I’m working on a site for a client who did not properly sanitize some of their form data. In particular, they did not do anything to account for line-breaks received from textareas. So, in hundreds of db rows there are \r\n and \r\n\r\n and \r\n\r\n\r\n… you get the idea. I need to somehow extract only the rows which have \r\n to clean up the data. I can’t for the life of my though, build a query which selects these rows! I realize that I must need to escape the slash somehow, but I’m not doing so successfully.
I have tried the following:
SELECT Id,Description FROM lakes WHERE Description LIKE '%\r\n%';
SELECT Id,Description FROM lakes WHERE Description LIKE '%\\r\\n%';
SELECT Id,Description FROM lakes WHERE Description LIKE '%\\\r\\\n%';
SELECT Id,Description FROM lakes WHERE Description LIKE '%\\\\r\\\\n%';
I can of course continue to add slashes, but I feel like I’m probably missing something important if 4 slashes isn’t doing the trick.

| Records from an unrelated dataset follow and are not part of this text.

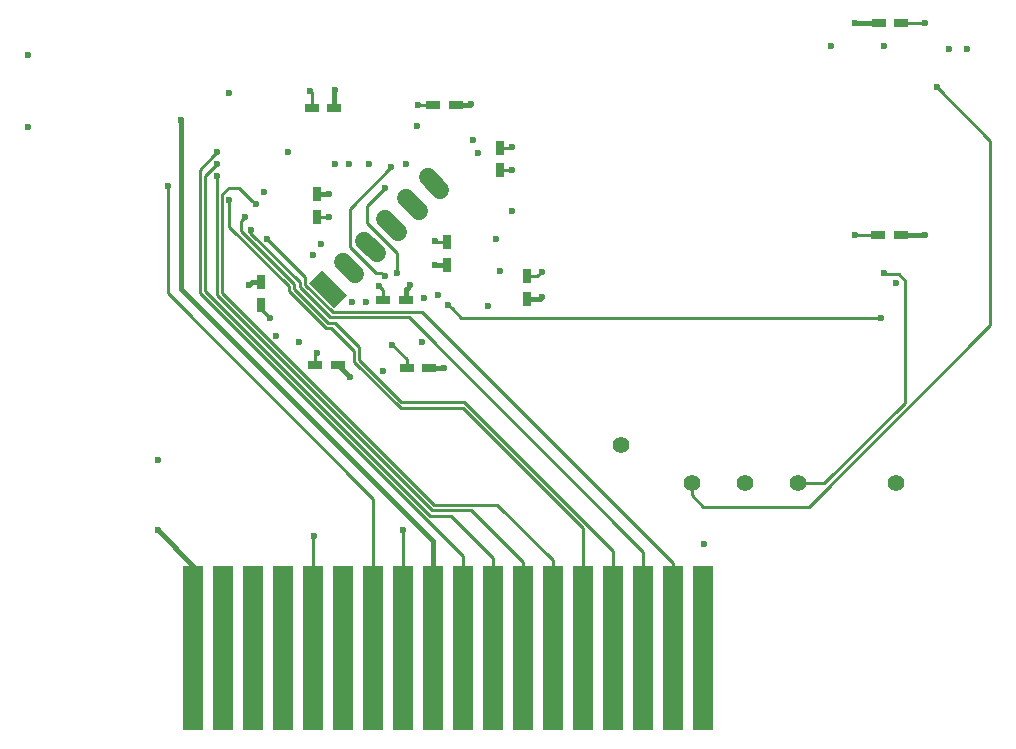
<source format=gbl>
G04 #@! TF.FileFunction,Copper,L4,Bot,Signal*
%FSLAX46Y46*%
G04 Gerber Fmt 4.6, Leading zero omitted, Abs format (unit mm)*
G04 Created by KiCad (PCBNEW 4.0.7) date 02/07/19 17:37:47*
%MOMM*%
%LPD*%
G01*
G04 APERTURE LIST*
%ADD10C,0.100000*%
%ADD11C,1.400000*%
%ADD12R,0.750000X1.200000*%
%ADD13R,1.200000X0.750000*%
%ADD14R,1.780000X14.000000*%
%ADD15C,1.510000*%
%ADD16C,0.600000*%
%ADD17C,0.250000*%
%ADD18C,0.400000*%
G04 APERTURE END LIST*
D10*
D11*
X180500000Y-114000000D03*
X157250000Y-110750000D03*
D12*
X131500000Y-91450000D03*
X131500000Y-89550000D03*
D13*
X137100000Y-98500000D03*
X139000000Y-98500000D03*
D12*
X142500000Y-93600000D03*
X142500000Y-95500000D03*
X147000000Y-85600000D03*
X147000000Y-87500000D03*
D13*
X131050000Y-82250000D03*
X132950000Y-82250000D03*
X180900000Y-93000000D03*
X179000000Y-93000000D03*
X180950000Y-75000000D03*
X179050000Y-75000000D03*
D14*
X164180000Y-128000000D03*
X161640000Y-128000000D03*
X159100000Y-128000000D03*
X156560000Y-128000000D03*
X154020000Y-128000000D03*
X151480000Y-128000000D03*
X148940000Y-128000000D03*
X146400000Y-128000000D03*
X143860000Y-128000000D03*
X141320000Y-128000000D03*
X138780000Y-128000000D03*
X136240000Y-128000000D03*
X133700000Y-128000000D03*
X131160000Y-128000000D03*
X128620000Y-128000000D03*
X126080000Y-128000000D03*
X123540000Y-128000000D03*
X121000000Y-128000000D03*
D10*
G36*
X132938228Y-99190163D02*
X130809837Y-97061772D01*
X131877568Y-95994041D01*
X134005959Y-98122432D01*
X132938228Y-99190163D01*
X132938228Y-99190163D01*
G37*
D15*
X133673619Y-95265721D02*
X134734279Y-96326381D01*
X135469670Y-93469670D02*
X136530330Y-94530330D01*
X137265722Y-91673618D02*
X138326382Y-92734278D01*
X139061773Y-89877567D02*
X140122433Y-90938227D01*
X140857824Y-88081516D02*
X141918484Y-89142176D01*
D12*
X149250000Y-96500000D03*
X149250000Y-98400000D03*
D13*
X141350000Y-82000000D03*
X143250000Y-82000000D03*
X139100000Y-104250000D03*
X141000000Y-104250000D03*
D12*
X126750000Y-98900000D03*
X126750000Y-97000000D03*
D13*
X131350000Y-104000000D03*
X133250000Y-104000000D03*
D11*
X167750000Y-114000000D03*
X172250000Y-114000000D03*
X163250000Y-114000000D03*
D16*
X135874990Y-86967050D03*
X107031664Y-83816910D03*
X127500000Y-100000000D03*
X131500000Y-103000000D03*
X150500000Y-96099967D03*
X140000000Y-82000000D03*
X128003118Y-101554848D03*
X137874990Y-102289841D03*
X131818934Y-93739173D03*
X135610695Y-98676201D03*
X140542554Y-98335716D03*
X130934292Y-80795340D03*
X136752953Y-97346987D03*
X145163471Y-86059885D03*
X134221457Y-87006163D03*
X148021424Y-85567846D03*
X139000000Y-87000000D03*
X146647113Y-93365248D03*
X132500000Y-91500000D03*
X141500000Y-93500000D03*
X177000000Y-93000000D03*
X186504710Y-77250361D03*
X179496256Y-77014121D03*
X183000000Y-75000000D03*
X139368726Y-97234828D03*
X184984203Y-77283804D03*
X106999406Y-77720173D03*
X125750000Y-97250000D03*
X134250000Y-105000000D03*
X142250000Y-104250000D03*
X150500000Y-98250000D03*
X144549124Y-81911278D03*
X133013069Y-80684095D03*
X129941947Y-102058049D03*
X175000000Y-77000000D03*
X141730825Y-98031133D03*
X131154388Y-94723500D03*
X134449950Y-98645248D03*
X126977540Y-89377295D03*
X144674017Y-84961333D03*
X139975553Y-83778773D03*
X148033637Y-87473014D03*
X164248305Y-119141288D03*
X133000000Y-87000000D03*
X148000000Y-91000000D03*
X147000000Y-96000000D03*
X146000000Y-99000000D03*
X129000000Y-86000000D03*
X132500000Y-89500000D03*
X141500000Y-95500000D03*
X118000000Y-112000000D03*
X118000000Y-118000000D03*
X180506838Y-97044952D03*
X177000000Y-75000000D03*
X183000000Y-93000000D03*
X124000000Y-81000000D03*
X120000000Y-83250000D03*
X127283939Y-93334940D03*
X125916453Y-92603865D03*
X125396021Y-91468777D03*
X124075021Y-90000000D03*
X126300962Y-90389056D03*
X123000000Y-88000000D03*
X123000000Y-87000000D03*
X123000000Y-86000000D03*
X118836032Y-88856032D03*
X179500000Y-96250000D03*
X184000000Y-80500000D03*
X137250000Y-89000000D03*
X138250000Y-96250000D03*
X137750000Y-87250000D03*
X137250000Y-96500000D03*
X138802906Y-118003653D03*
X140396325Y-102012426D03*
X137038711Y-104540107D03*
X131250000Y-118500000D03*
X179250000Y-100000000D03*
X142614179Y-98901302D03*
D17*
X139100000Y-104250000D02*
X139100000Y-103514851D01*
X139100000Y-103514851D02*
X137874990Y-102289841D01*
X142500000Y-93600000D02*
X141600000Y-93600000D01*
X141600000Y-93600000D02*
X141500000Y-93500000D01*
X131500000Y-91450000D02*
X132450000Y-91450000D01*
X132450000Y-91450000D02*
X132500000Y-91500000D01*
X126750000Y-98900000D02*
X126750000Y-99250000D01*
X126750000Y-99250000D02*
X127500000Y-100000000D01*
X131350000Y-104000000D02*
X131350000Y-103150000D01*
X131350000Y-103150000D02*
X131500000Y-103000000D01*
X150200001Y-96399966D02*
X150500000Y-96099967D01*
X149250000Y-96500000D02*
X150099967Y-96500000D01*
X150099967Y-96500000D02*
X150200001Y-96399966D01*
X141350000Y-82000000D02*
X140000000Y-82000000D01*
X131050000Y-82250000D02*
X131050000Y-80911048D01*
X131050000Y-80911048D02*
X130934292Y-80795340D01*
X137111923Y-98490482D02*
X137111923Y-97705957D01*
X137111923Y-97705957D02*
X137052952Y-97646986D01*
X137052952Y-97646986D02*
X136752953Y-97346987D01*
X147000000Y-85600000D02*
X147950000Y-85600000D01*
X147950000Y-85600000D02*
X148000000Y-85550000D01*
X179000000Y-93000000D02*
X177000000Y-93000000D01*
X180950000Y-75000000D02*
X183000000Y-75000000D01*
D18*
X139068727Y-97534827D02*
X139368726Y-97234828D01*
X139046495Y-97557059D02*
X139068727Y-97534827D01*
X139046495Y-98552388D02*
X139046495Y-97557059D01*
X131500000Y-89550000D02*
X132450000Y-89550000D01*
X132450000Y-89550000D02*
X132500000Y-89500000D01*
X126000000Y-97000000D02*
X125750000Y-97250000D01*
X126750000Y-97000000D02*
X126000000Y-97000000D01*
X133250000Y-104000000D02*
X134250000Y-105000000D01*
X141000000Y-104250000D02*
X142250000Y-104250000D01*
X149250000Y-98400000D02*
X150350000Y-98400000D01*
X150350000Y-98400000D02*
X150500000Y-98250000D01*
X144460402Y-82000000D02*
X144549124Y-81911278D01*
X143250000Y-82000000D02*
X144460402Y-82000000D01*
X132950000Y-82250000D02*
X132950000Y-80747164D01*
X132950000Y-80747164D02*
X133013069Y-80684095D01*
D17*
X147000000Y-87500000D02*
X147950000Y-87500000D01*
X147950000Y-87500000D02*
X148000000Y-87550000D01*
D18*
X142500000Y-95500000D02*
X141500000Y-95500000D01*
X121000000Y-121890000D02*
X121000000Y-121002242D01*
X121000000Y-121002242D02*
X118000000Y-118002242D01*
X118000000Y-118002242D02*
X118000000Y-118000000D01*
X121000000Y-128000000D02*
X121000000Y-121890000D01*
X179050000Y-75000000D02*
X177000000Y-75000000D01*
X180900000Y-93000000D02*
X183000000Y-93000000D01*
X180900000Y-93000000D02*
X181000000Y-93000000D01*
X120000000Y-97574199D02*
X120000000Y-83250000D01*
X141320000Y-128000000D02*
X141320000Y-118894199D01*
X141320000Y-118894199D02*
X120000000Y-97574199D01*
D17*
X161640000Y-120750000D02*
X140405173Y-99515173D01*
X140405173Y-99515173D02*
X132803603Y-99515173D01*
X132803603Y-99515173D02*
X130484827Y-97196397D01*
X161640000Y-128000000D02*
X161640000Y-120750000D01*
X130484827Y-97196397D02*
X130484827Y-96535828D01*
X130484827Y-96535828D02*
X127583938Y-93634939D01*
X127583938Y-93634939D02*
X127283939Y-93334940D01*
X159100000Y-128000000D02*
X159100000Y-119791099D01*
X159100000Y-119791099D02*
X139274085Y-99965184D01*
X130034816Y-96969718D02*
X125847786Y-92782688D01*
X139274085Y-99965184D02*
X132617203Y-99965184D01*
X125847786Y-92672532D02*
X125916453Y-92603865D01*
X132617203Y-99965184D02*
X130034816Y-97382797D01*
X130034816Y-97382797D02*
X130034816Y-96969718D01*
X125847786Y-92782688D02*
X125847786Y-92672532D01*
X125096022Y-92667332D02*
X125096022Y-91768776D01*
X129584805Y-97156116D02*
X125096022Y-92667332D01*
X132430803Y-100415195D02*
X129584805Y-97569197D01*
X125096022Y-91768776D02*
X125396021Y-91468777D01*
X135075023Y-103548398D02*
X135075023Y-102488115D01*
X133002103Y-100415195D02*
X132430803Y-100415195D01*
X135075023Y-102488115D02*
X133002103Y-100415195D01*
X138634833Y-107108208D02*
X135075023Y-103548398D01*
X156560000Y-119742587D02*
X143925621Y-107108208D01*
X156560000Y-128000000D02*
X156560000Y-119742587D01*
X129584805Y-97569197D02*
X129584805Y-97156116D01*
X143925621Y-107108208D02*
X138634833Y-107108208D01*
X154020000Y-121890000D02*
X154020000Y-117838998D01*
X154020000Y-117838998D02*
X143856001Y-107674999D01*
X143856001Y-107674999D02*
X138565213Y-107674999D01*
X138565213Y-107674999D02*
X134625012Y-103734798D01*
X134625012Y-103734798D02*
X134625012Y-102832732D01*
X134625012Y-102832732D02*
X132657486Y-100865206D01*
X132657486Y-100865206D02*
X132244403Y-100865206D01*
X132244403Y-100865206D02*
X129134794Y-97755597D01*
X129134794Y-97755597D02*
X129134794Y-97342516D01*
X124075021Y-92282741D02*
X124075021Y-90424264D01*
X129134794Y-97342516D02*
X124075021Y-92282741D01*
X124075021Y-90424264D02*
X124075021Y-90000000D01*
X154020000Y-121890000D02*
X154127123Y-121782877D01*
X154020000Y-128000000D02*
X154020000Y-121890000D01*
X151480000Y-128000000D02*
X151480000Y-120540768D01*
X141389371Y-115825001D02*
X123450011Y-97885641D01*
X123450011Y-89549989D02*
X124000000Y-89000000D01*
X151480000Y-120540768D02*
X146764233Y-115825001D01*
X124000000Y-89000000D02*
X124911906Y-89000000D01*
X146764233Y-115825001D02*
X141389371Y-115825001D01*
X123450011Y-97885641D02*
X123450011Y-89549989D01*
X124911906Y-89000000D02*
X126000963Y-90089057D01*
X126000963Y-90089057D02*
X126300962Y-90389056D01*
X148940000Y-128000000D02*
X148940000Y-120679253D01*
X148940000Y-120679253D02*
X144535759Y-116275012D01*
X144535759Y-116275012D02*
X141202971Y-116275012D01*
X123000000Y-98072041D02*
X123000000Y-88424264D01*
X141202971Y-116275012D02*
X123000000Y-98072041D01*
X123000000Y-88424264D02*
X123000000Y-88000000D01*
X146400000Y-128000000D02*
X146400000Y-120380435D01*
X122000000Y-97708452D02*
X122000000Y-88000000D01*
X146400000Y-120380435D02*
X142820633Y-116801068D01*
X142820633Y-116801068D02*
X141092616Y-116801068D01*
X141092616Y-116801068D02*
X122000000Y-97708452D01*
X122000000Y-88000000D02*
X122700001Y-87299999D01*
X122700001Y-87299999D02*
X123000000Y-87000000D01*
X143860000Y-128000000D02*
X143860000Y-120204862D01*
X122700001Y-86299999D02*
X123000000Y-86000000D01*
X143860000Y-120204862D02*
X121549989Y-97894851D01*
X121549989Y-97894851D02*
X121549989Y-87450011D01*
X121549989Y-87450011D02*
X122700001Y-86299999D01*
X118836032Y-89280296D02*
X118836032Y-88856032D01*
X118836032Y-97902708D02*
X118836032Y-89280296D01*
X136240000Y-115306676D02*
X118836032Y-97902708D01*
X136240000Y-128000000D02*
X136240000Y-115306676D01*
X180208921Y-96316636D02*
X179566636Y-96316636D01*
X179566636Y-96316636D02*
X179500000Y-96250000D01*
X172250000Y-114000000D02*
X174442280Y-114000000D01*
X174442280Y-114000000D02*
X181260396Y-107181884D01*
X181260396Y-107181884D02*
X181260396Y-96848027D01*
X181260396Y-96848027D02*
X180729005Y-96316636D01*
X180729005Y-96316636D02*
X180208921Y-96316636D01*
X163250000Y-114000000D02*
X163250000Y-115038660D01*
X163250000Y-115038660D02*
X164211340Y-116000000D01*
X164211340Y-116000000D02*
X173143490Y-116000000D01*
X173143490Y-116000000D02*
X188500000Y-100643490D01*
X188500000Y-100643490D02*
X188500000Y-85000000D01*
X188500000Y-85000000D02*
X184000000Y-80500000D01*
X135750000Y-92000000D02*
X135750000Y-90500000D01*
X135750000Y-90500000D02*
X137250000Y-89000000D01*
X136188584Y-92438584D02*
X135750000Y-92000000D01*
X138250000Y-94500000D02*
X136188584Y-92438584D01*
X138250000Y-96250000D02*
X138250000Y-94500000D01*
X134250000Y-94000000D02*
X134250000Y-90750000D01*
X134250000Y-90750000D02*
X137750000Y-87250000D01*
X136450001Y-96200001D02*
X134250000Y-94000000D01*
X137250000Y-96500000D02*
X136950001Y-96200001D01*
X136950001Y-96200001D02*
X136450001Y-96200001D01*
X138780000Y-118026559D02*
X138802906Y-118003653D01*
X138780000Y-128000000D02*
X138780000Y-118026559D01*
X131160000Y-118590000D02*
X131250000Y-118500000D01*
X131160000Y-128000000D02*
X131160000Y-118590000D01*
X179051164Y-100000000D02*
X179250000Y-100000000D01*
X179051164Y-100000000D02*
X143712877Y-100000000D01*
X143712877Y-100000000D02*
X142914178Y-99201301D01*
X142914178Y-99201301D02*
X142614179Y-98901302D01*
M02*

</source>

Each of these queries returns results, but none of the results are ever the one’s with the \r\n in them. The last query (with 4 slashes) did return 2 rows which did have the \r\n, along with 138 additional rows which didn’t.
Also, because I know someone will mention it, I do know about nl2br(). For some reason it is not working with the raw data from the table. For now, I would be happy being able to pull these rows and clean them up.
Thanks in advance!
Josh
This is an example of something that SQL really isn’t good at.
Using PHP write a simple script that returns all the rows ( or 20 rows at a time) and use a php regular expression to find the ones you are after. Then do whatever you want with the data and update the database. SQL isn’t sophisticated enough to do what you want, its much easier to do in PHP.